English actress (1873–1946)

Italia Emily Stella Conti (1873 – 8 February 1946) was an English actress and the founder of the Italia Conti Academy of Theatre Arts in London.

==Life==
Italia Emily Stella Conti was born in London in 1873 to Luigi Conti, an Italian opera singer and member of Garibaldi's Mille expedition, and his English wife Emily Mary Castle (1843–1914). The family moved to Brighton. Luigi Conti died in 1917 in Brookwood Asylum. Italia was educated in Haywards Heath and at Kensington Academy.

Conti wrote to Ellen Terry, who arranged acting lessons for her. Her debut as an actress was a small part in The Last Word at the Lyceum Theatre, London.

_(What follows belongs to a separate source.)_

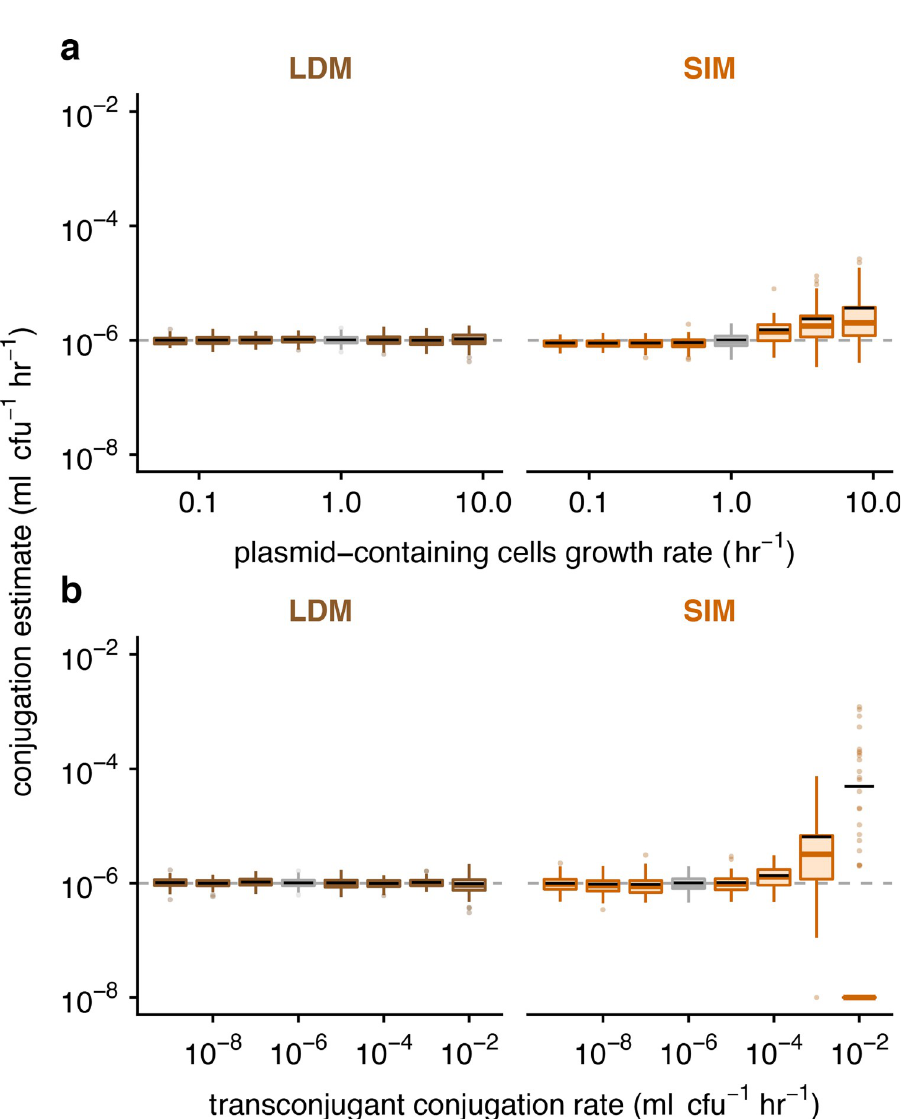
Fig 4. The effect of parametric heterogeneity on estimating conjugation rate. The Gillespie algorithm was used to simulate population dynamics. A total of 100 estimates of the donor conjugation rate are shown for each parameter (summarized using boxplots with the same graphical convention as in Fig 3). The gray dashed line indicates the true value for the donor conjugation rate (here, 10 − 6 ). The boxes in gray indicate the baseline parameter setting, and all colored boxes represent deviation of 1 or 2 parameters from baseline. The baseline parameter values were ψ D = ψ R = ψ T = 1 and γ = γ = 10 − 6 . The dynamic variables were initialized with D 0 = R 0 = 10 2 and T 0 = 0. All incubation times are D T short but are specific to each parameter setting (see Materials and methods and Table E in S1 File). (a) Unequal growth rates were explored over a range of growth rates for the plasmid-bearing strains, namely ψ D = ψ T 2 {0.0625, 0.125, 0.25, 0.5, 1, 2, 4, 8}. (b) Unequal conjugation rates were probed over a range of transconjugant conjugation rates, namely γ T 2 {10 − 9 , 10 − 8 , 10 − 7 , 10 − 6 , 10 − 5 , 10 − 4 , 10 − 3 , 10 − 2 }. For the 10 − 2 transconjugant conjugation rate, many of the runs resulted in SIM estimates of zero due to zero transconjugants at the specific incubation time; therefore, the median (colored line) and the box are placed at the bottom of the plot (given that the y-axis is on a log scale). The bulk of the data for this x-value is substantially lower than the mean SIM estimate (black line). The data and code needed to generate this figure can be found at https://github.com/livkosterlitz/LDM or https://doi.org/10.5281/zenodo.6677158. for screening combinations of incubation time and initial densities to select a target incubation time ( ~ t 0 ) as well as target initial densities ( D 0 and R 0 ) where 0 < ^ p ð ~ t Þ < 1 . Note we add 0 0 0 primes to indicate that these are “targets” to distinguish D , R , and ~ t in Eq 13, which will be 0 0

Conti helped to train a young Gertrude Lawrence without charge (Gertrude's family was unable to pay) and get her a start in theatre. In 1908, Lawrence's mother, Alice, was working for extra money in the chorus of the Christmas pantomime at Brixton Theatre when she heard about Conti, now 35, who was teaching dance, elocution and the rudiments of acting. Gertrude auditioned for Conti, who decided the 10-year-old Gertrude was talented enough to warrant free lessons. Lawrence later joined Where the Rainbow Ends, on which Conti was working. Conti's training also would lead to Lawrence's appearance in Max Reinhardt's The Miracle, staged in London and Fifinella, directed by Basil Dean, for the Liverpool Repertory Theatre (now the Liverpool Playhouse).

Charles Hawtrey had asked Italia Conti to train the children to act in Where the Rainbow Ends. Doing this led to Conti's founding of her drama school, the Italia Conti Academy of Theatre Arts. In 1925, the academy moved to Lamb's Conduit Street. Bombing in May 1940 destroyed the building, and Conti faced a serious financial loss. The school would be revived, however, at the Tavistock Little Theatre in Bloomsbury.

Conti's pupil, Gertrude Lawrence, went on to be a great star of the theatre.

Italia Conti died at Evelyn Cottage, Southbourne, Bournemouth, on 8 February 1946. Her school survives into the 21st century and has moved into a purpose-built facility in Woking, Surrey.